(Home interior image sequences)
╔══
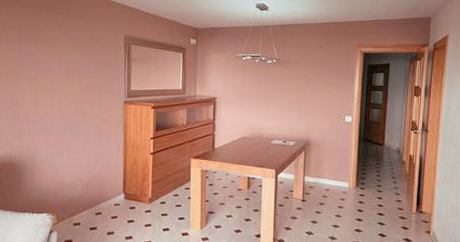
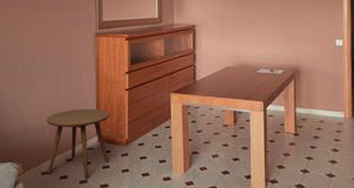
side table: none [78,169,135,230] -> present [47,108,109,178]

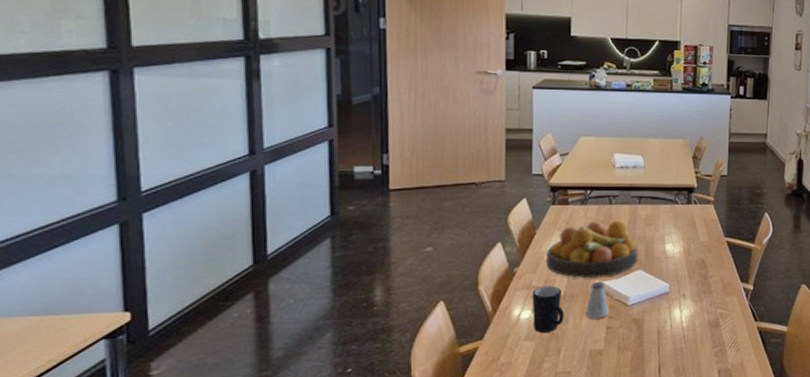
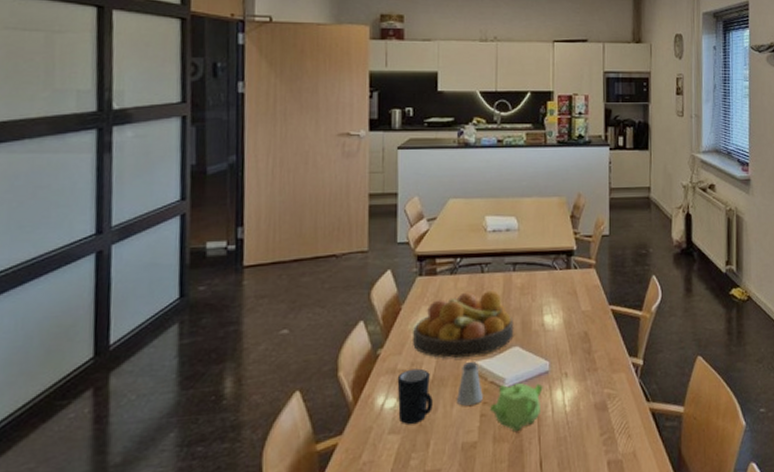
teapot: none [615,302,663,342] -> present [490,383,543,431]

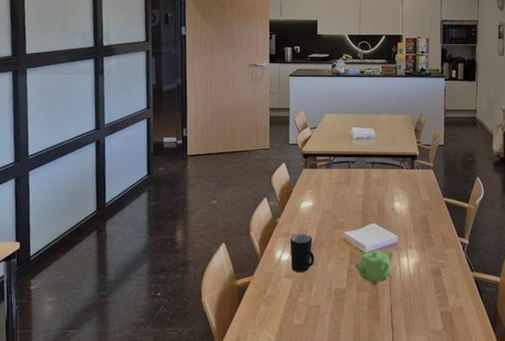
fruit bowl: present [412,290,514,359] -> none [300,182,372,229]
saltshaker: present [457,362,483,406] -> none [331,232,350,263]

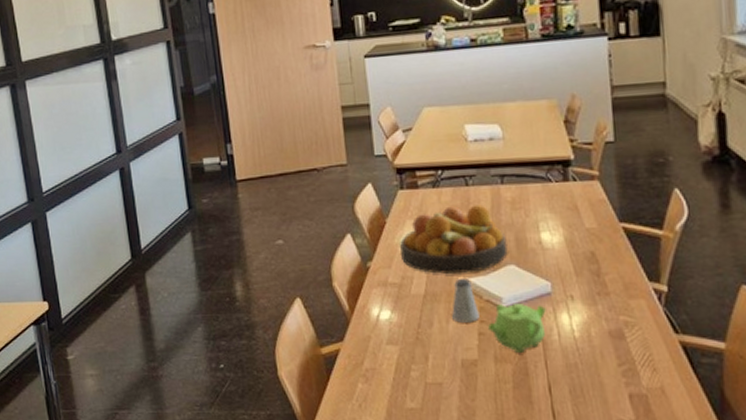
mug: present [290,234,314,272] -> none [389,282,428,336]
fruit bowl: none [300,182,372,229] -> present [399,204,508,275]
saltshaker: none [331,232,350,263] -> present [452,279,480,323]

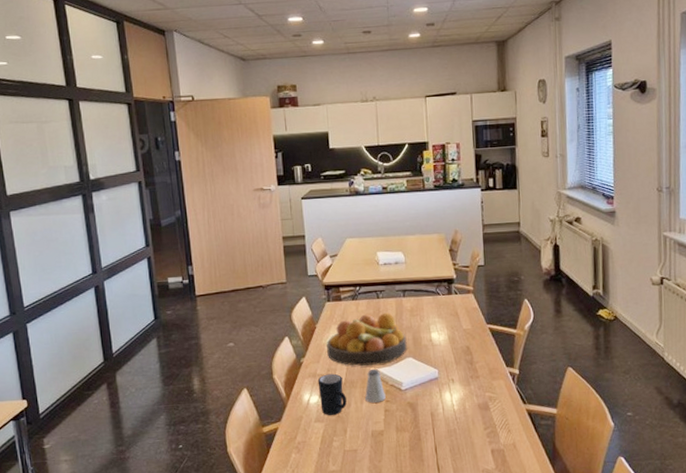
mug: none [389,282,428,336] -> present [317,373,347,415]
teapot: present [488,304,546,353] -> none [392,386,434,424]

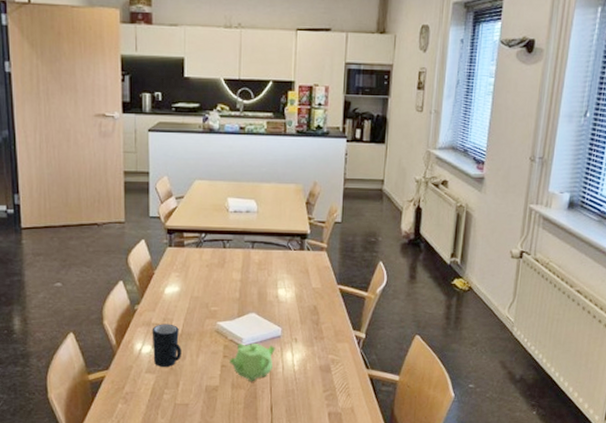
fruit bowl: present [326,312,407,366] -> none [163,264,251,319]
saltshaker: present [365,369,386,403] -> none [202,323,224,357]
teapot: none [392,386,434,424] -> present [230,344,275,381]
╚══
» What to do:
From the first line to the last, repeat the records exactly and skip the pictures.

» Response below:
side table: none [78,169,135,230] -> present [47,108,109,178]

teapot: none [615,302,663,342] -> present [490,383,543,431]

fruit bowl: present [412,290,514,359] -> none [300,182,372,229]
saltshaker: present [457,362,483,406] -> none [331,232,350,263]

mug: present [290,234,314,272] -> none [389,282,428,336]
fruit bowl: none [300,182,372,229] -> present [399,204,508,275]
saltshaker: none [331,232,350,263] -> present [452,279,480,323]

mug: none [389,282,428,336] -> present [317,373,347,415]
teapot: present [488,304,546,353] -> none [392,386,434,424]

fruit bowl: present [326,312,407,366] -> none [163,264,251,319]
saltshaker: present [365,369,386,403] -> none [202,323,224,357]
teapot: none [392,386,434,424] -> present [230,344,275,381]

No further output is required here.